You may have encountered similar soundscapes before: venturing into Thomas Koner’s liminal arctic zones; accompanying Gavin Bryar’s Titanic into a cold, crepuscular aquatic void; meditating within the cathedrals of Philip Jeck’s stacked Dansette installations; losing yourself in the entropy of William Basinski’s Disintegration Loops. But North Palace doesn’t sound derivative; it’s nicely realised, thoughtfully structured, concise and richly detailed.
“Part V” could be the noise of a music-free acetate played on an entropic, time-slowed loop; except there are lacunae in the playback, like the temporal glitches produced by slack tape. That’s probably, albeit deliberate, what they are.
Given the loaded, romantic appeal of pre-aged audio, and the audibility of process that’s so integral to any such acid-washed music, it’s ironic that North Palace could (perhaps) only be mediated effectively on CD/in cold digital. The vinyl edition of Basinski’s Disintegration Loops proposes the continuation of a process of creation through attrition, but we need the pink noise of a CD to reveal the assiduous detail in the weave of these multiple-analogue soundscapes.

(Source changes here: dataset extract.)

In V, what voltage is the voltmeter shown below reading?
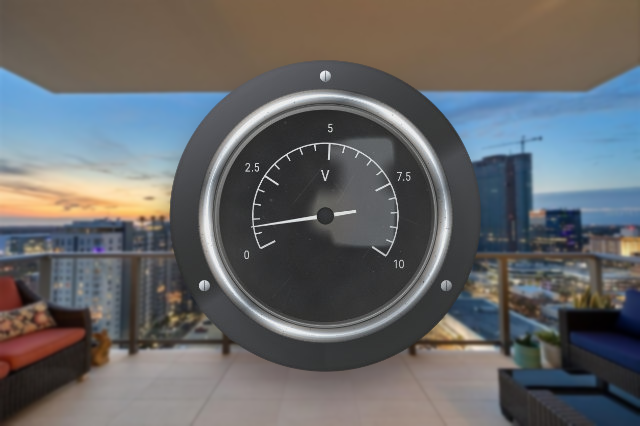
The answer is 0.75 V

Hear for yourself: there’s a five minute sampler mix for the album on Soundcloud.
North Palace is Nozaki’s first release in any hard format. It follows an EP and an album of ambient tape loops, issued on the Slovakian Soun Records label in digital-only format under the alias UNKNOWNjp.
The Art of memory
about these places especially, dark, almost dirty, shadows gathered. come to discover beauty in shadows. the light from the garden; fragile, dying rays, avoid the failure to comprehend the mystery of shadows, and especially not to disturb the glow. listening to the murmur that penetrates, what lies within the darkness one cannot distinguish. the spell disappears from the dream world built by that strange light, what feeble light there was i could imagine. a part picked up by a faint light. water lines harmonize with and bury the wires. the beauty of the grain begins to emerge, left obscure, shrouded in a dusky haze. softness and warmth of the still dimmer light, the aura of depth and mystery. set out in the night, and recede into darkness. dreamlike glow that suffuses it.

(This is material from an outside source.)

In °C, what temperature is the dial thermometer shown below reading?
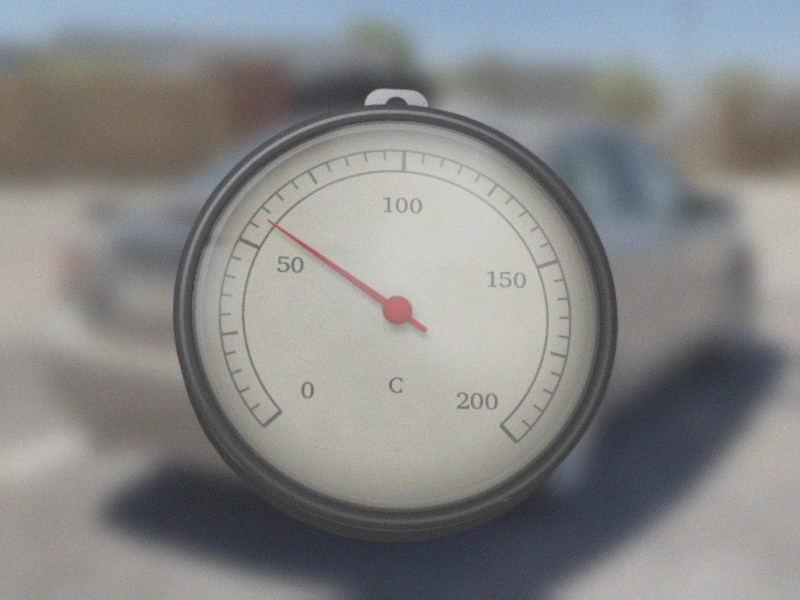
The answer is 57.5 °C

(tanizaki - manipulated in praise of shadows)
[Boomkat product review]
Forwind's 2013 trajectory starts with a wonderfully noisy ambient piece by emergent Japanese producer, Tomonori Nozaki. With previous experiments conducted in the minimal techno field, Nozaki arrives at a lush and widescreen sound on 'North Palace'. He uses analog equipment to organic, evocative appeal, eschewing any computer processing to embrace the infidelities of tape-loop splicing and dusty synth sounds beside other, unnamed outboard sources. The most direct precedents for this sound clearly lie in William Basinski's decaying spools and the romantic isolation of The Boats or certain Untitled releases, yet his analog ghosts take their own form with canny spectral spatialisation subtly drawing our perceptions between its finely layered dimensions of hiss and squinted melody. It's quite lovely.